**Objectif visé**. Reproduisez le passage du texte sur Louis Joos compris entre « LOUIS JOOS : OMBRES » et « de ses œuvres. », bornes incluses, en remplaçant « jazz » par « blues ».

**Texte sélectionné**.

Louis Joos
Le dernier numéro de Parole (1/14) consacrait un dossier au maître belge du dessin Louis Joos. Retrouvez ici l’intégralité de l’interview qu’il avait alors accordée à Janine Kotwica.
Dans la revue, l'entretien de l'artiste est complété par les propos de Carl Norac et de Rascal, ainsi que par les souvenirs de lecture de Louis Joos.
LOUIS JOOS : OMBRES ET LUMIERE
Le Centre André François a présenté, de mai à septembre 2013, une exposition des œuvres de Louis Joos, Ombres et lumière, où furent mis en valeur ses deux visages, celui du dessinateur de l'ombre, noir, marginal et douloureux, et celui du peintre lumineux, aux pages débordantes de tendresse et de foi dans les potentialités de l'enfance. Pour l'occasion, l'illustrateur est venu, de Belgique, rencontrer son public isarien, lui communiquant, avec conviction, sa passion pour le jazz par ses paroles enthousiastes et aussi par le récital de piano qu'il a alors donné. Sa sincérité, la profondeur de ses réflexions, sa modestie, sa sensibilité, son humour teinté de mélancolie, la tension de son jeu musical, ont suscité une grande émotion qui a conforté l'admiration provoquée par la beauté fulgurante de ses œuvres.
Chacune de mes visites dans son atelier bruxellois a été un moment rare, inoubliable.
Janine Kotwica : Vous m'arrêtez, bien sûr, si vous trouvez mes questions trop indiscrètes...
Louis Joos : Les questions ne sont jamais indiscrètes. Ce sont les réponses qui le sont !
Votre œuvre est profondément enracinée dans la musique qui a baigné toute votre enfance…
Oui, mon père était musicien et sculpteur. Il était professeur de piano, de composition et d'harmonie ; on dirait maintenant d'écriture musicale. Je l'ai à peine connu… J'avais dix ans à sa mort, et lui soixante-dix. Il était plongé dans le XIXe siècle. Mon histoire familiale est assez triste. C'est pour cela que je me suis lancé dans autre chose que l'ancien. J'ai recherché des gens qui pensent de manière nouvelle. C'était une sorte de défense. Au début, je ne pouvais pas le formuler bien sûr, mais c'est beaucoup plus tard, ces dernières années, que j'ai compris que j'avais réagi comme cela à la mort précoce de mon père. Ma mère avait été son élève. Elle était beaucoup plus jeune que lui. Cela créait une situation un peu spéciale.

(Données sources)
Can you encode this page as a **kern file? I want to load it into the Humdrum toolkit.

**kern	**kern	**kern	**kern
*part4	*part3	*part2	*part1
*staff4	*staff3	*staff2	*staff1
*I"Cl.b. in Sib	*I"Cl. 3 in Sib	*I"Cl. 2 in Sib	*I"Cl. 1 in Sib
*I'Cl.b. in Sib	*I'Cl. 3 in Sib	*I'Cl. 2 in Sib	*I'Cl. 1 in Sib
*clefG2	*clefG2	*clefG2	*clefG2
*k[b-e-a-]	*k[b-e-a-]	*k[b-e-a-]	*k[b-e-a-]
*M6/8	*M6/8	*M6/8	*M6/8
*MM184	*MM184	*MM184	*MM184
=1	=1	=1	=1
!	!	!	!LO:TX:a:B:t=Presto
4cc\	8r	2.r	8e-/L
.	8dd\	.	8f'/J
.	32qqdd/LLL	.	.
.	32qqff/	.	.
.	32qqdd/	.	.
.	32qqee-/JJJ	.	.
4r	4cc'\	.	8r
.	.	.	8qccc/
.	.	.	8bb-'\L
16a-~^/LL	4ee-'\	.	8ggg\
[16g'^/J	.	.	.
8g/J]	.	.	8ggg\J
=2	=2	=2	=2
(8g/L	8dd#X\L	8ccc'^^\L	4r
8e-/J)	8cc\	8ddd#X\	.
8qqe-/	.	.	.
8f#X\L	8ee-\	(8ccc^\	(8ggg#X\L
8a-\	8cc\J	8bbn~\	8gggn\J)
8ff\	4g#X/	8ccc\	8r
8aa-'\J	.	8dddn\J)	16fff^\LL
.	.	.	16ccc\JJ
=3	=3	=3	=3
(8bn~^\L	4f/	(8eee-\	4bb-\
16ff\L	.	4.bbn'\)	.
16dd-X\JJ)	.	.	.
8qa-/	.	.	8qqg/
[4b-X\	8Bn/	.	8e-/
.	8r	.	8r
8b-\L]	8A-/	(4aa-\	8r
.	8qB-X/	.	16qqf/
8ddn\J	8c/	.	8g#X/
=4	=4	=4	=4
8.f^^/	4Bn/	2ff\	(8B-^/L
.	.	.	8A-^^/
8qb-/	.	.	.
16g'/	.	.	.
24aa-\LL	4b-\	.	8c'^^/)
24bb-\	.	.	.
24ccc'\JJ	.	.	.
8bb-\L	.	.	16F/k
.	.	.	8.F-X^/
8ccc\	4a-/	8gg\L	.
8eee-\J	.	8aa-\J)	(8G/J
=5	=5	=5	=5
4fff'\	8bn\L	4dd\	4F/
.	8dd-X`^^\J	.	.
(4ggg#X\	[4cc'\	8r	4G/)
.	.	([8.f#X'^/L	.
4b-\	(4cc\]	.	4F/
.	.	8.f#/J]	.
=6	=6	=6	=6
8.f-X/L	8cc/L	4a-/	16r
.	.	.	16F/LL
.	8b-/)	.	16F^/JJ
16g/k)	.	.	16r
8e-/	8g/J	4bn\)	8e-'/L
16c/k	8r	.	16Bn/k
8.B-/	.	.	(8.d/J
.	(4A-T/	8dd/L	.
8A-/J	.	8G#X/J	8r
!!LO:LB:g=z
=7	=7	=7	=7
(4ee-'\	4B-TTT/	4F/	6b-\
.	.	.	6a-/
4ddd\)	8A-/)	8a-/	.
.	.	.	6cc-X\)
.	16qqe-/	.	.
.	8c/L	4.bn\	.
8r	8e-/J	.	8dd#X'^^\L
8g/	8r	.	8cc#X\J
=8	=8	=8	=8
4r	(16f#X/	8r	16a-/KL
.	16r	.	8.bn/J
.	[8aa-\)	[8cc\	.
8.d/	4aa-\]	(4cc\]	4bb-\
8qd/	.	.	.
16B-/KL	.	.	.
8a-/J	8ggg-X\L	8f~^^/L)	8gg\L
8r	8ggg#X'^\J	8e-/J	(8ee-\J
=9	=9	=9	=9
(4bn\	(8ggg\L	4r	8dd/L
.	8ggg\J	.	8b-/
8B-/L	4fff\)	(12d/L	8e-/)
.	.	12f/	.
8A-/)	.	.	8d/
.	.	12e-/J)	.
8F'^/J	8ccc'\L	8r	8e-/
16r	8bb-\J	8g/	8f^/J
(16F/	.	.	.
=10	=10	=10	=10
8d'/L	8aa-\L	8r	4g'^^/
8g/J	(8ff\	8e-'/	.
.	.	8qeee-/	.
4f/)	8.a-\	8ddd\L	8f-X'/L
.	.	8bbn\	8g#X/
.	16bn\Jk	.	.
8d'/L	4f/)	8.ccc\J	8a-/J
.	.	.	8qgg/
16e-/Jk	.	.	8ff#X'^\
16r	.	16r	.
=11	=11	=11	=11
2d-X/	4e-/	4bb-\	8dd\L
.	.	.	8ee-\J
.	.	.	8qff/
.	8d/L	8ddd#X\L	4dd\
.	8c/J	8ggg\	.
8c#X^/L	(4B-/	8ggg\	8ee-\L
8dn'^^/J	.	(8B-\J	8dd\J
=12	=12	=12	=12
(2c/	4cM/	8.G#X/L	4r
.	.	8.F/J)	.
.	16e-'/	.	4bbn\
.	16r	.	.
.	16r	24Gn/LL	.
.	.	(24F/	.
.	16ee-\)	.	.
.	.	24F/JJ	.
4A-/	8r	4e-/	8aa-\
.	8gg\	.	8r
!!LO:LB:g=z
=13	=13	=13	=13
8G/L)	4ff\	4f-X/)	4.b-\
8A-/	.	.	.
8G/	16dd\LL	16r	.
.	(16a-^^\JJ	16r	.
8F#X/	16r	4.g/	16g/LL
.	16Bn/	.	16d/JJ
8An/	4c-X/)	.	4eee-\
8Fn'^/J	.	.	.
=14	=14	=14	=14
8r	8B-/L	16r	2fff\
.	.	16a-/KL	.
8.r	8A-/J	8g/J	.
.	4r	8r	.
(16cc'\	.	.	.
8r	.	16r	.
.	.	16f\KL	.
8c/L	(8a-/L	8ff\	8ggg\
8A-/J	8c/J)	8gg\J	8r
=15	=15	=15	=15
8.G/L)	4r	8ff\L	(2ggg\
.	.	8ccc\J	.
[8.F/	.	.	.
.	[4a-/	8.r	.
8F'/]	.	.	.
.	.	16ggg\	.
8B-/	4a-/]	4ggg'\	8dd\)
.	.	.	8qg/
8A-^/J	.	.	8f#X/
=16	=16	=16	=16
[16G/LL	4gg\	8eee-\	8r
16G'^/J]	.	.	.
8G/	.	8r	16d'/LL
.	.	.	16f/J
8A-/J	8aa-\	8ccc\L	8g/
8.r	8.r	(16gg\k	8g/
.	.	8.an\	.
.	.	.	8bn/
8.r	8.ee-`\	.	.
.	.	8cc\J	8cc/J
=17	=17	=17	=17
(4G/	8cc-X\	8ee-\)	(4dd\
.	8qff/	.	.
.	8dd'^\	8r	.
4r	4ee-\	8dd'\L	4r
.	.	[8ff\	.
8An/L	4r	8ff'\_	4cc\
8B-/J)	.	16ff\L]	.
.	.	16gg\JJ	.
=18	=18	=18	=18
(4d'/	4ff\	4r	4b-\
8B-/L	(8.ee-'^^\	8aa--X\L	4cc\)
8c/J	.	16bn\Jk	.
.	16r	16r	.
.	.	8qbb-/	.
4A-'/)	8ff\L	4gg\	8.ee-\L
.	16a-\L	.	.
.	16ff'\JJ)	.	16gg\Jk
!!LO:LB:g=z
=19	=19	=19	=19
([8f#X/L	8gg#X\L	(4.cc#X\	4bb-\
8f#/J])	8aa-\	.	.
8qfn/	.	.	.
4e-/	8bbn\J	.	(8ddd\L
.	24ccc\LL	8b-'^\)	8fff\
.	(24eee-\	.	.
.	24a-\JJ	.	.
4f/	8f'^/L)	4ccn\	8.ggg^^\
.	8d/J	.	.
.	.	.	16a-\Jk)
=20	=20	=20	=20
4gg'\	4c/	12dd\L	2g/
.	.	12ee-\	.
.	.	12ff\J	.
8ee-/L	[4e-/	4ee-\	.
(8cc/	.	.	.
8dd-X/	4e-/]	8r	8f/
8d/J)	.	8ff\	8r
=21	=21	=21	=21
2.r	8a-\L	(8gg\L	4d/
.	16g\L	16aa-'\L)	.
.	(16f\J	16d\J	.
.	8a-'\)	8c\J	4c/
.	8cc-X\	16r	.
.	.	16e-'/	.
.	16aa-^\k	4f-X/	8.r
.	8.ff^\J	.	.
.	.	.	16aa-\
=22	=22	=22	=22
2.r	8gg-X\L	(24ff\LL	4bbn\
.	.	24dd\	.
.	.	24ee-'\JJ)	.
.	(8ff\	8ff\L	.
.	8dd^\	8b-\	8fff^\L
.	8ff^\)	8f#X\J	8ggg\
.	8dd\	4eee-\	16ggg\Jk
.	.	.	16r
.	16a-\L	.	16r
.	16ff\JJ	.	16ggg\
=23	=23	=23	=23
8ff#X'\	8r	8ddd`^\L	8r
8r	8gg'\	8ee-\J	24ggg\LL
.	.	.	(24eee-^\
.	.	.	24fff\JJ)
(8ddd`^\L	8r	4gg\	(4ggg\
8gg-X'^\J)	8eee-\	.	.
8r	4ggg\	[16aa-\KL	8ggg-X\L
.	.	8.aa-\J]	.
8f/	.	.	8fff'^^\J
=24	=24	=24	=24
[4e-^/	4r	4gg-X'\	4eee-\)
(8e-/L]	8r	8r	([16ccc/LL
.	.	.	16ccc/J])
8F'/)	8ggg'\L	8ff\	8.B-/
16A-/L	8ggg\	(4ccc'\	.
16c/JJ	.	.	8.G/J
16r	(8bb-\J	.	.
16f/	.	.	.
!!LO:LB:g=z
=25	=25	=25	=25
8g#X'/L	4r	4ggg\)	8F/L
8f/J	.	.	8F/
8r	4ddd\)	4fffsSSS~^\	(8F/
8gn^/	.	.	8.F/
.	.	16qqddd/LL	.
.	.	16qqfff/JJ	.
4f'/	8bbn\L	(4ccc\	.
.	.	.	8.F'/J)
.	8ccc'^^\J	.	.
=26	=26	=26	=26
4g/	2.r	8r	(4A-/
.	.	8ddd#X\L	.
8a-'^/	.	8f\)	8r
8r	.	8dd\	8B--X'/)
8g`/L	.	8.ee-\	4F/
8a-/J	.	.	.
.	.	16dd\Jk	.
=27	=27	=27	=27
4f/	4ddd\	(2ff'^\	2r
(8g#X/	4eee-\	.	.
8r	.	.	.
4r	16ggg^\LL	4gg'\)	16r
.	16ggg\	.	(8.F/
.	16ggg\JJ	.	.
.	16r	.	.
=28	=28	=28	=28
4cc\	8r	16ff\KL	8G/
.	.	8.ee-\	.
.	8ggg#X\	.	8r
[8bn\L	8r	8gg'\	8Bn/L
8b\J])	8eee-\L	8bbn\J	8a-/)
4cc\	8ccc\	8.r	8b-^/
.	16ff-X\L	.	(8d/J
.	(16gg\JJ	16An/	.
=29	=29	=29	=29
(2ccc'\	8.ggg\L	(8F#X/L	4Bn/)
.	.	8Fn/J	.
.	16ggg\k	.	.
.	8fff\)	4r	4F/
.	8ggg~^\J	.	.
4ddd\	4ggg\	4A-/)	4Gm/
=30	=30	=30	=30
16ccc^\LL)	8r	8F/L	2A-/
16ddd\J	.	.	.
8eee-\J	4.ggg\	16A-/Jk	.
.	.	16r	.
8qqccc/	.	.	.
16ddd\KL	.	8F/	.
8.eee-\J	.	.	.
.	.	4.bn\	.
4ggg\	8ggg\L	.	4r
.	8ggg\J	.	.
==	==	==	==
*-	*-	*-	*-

**Solution proposée**.
LOUIS JOOS : OMBRES ET LUMIERE
Le Centre André François a présenté, de mai à septembre 2013, une exposition des œuvres de Louis Joos, Ombres et lumière, où furent mis en valeur ses deux visages, celui du dessinateur de l'ombre, noir, marginal et douloureux, et celui du peintre lumineux, aux pages débordantes de tendresse et de foi dans les potentialités de l'enfance. Pour l'occasion, l'illustrateur est venu, de Belgique, rencontrer son public isarien, lui communiquant, avec conviction, sa passion pour le blues par ses paroles enthousiastes et aussi par le récital de piano qu'il a alors donné. Sa sincérité, la profondeur de ses réflexions, sa modestie, sa sensibilité, son humour teinté de mélancolie, la tension de son jeu musical, ont suscité une grande émotion qui a conforté l'admiration provoquée par la beauté fulgurante de ses œuvres.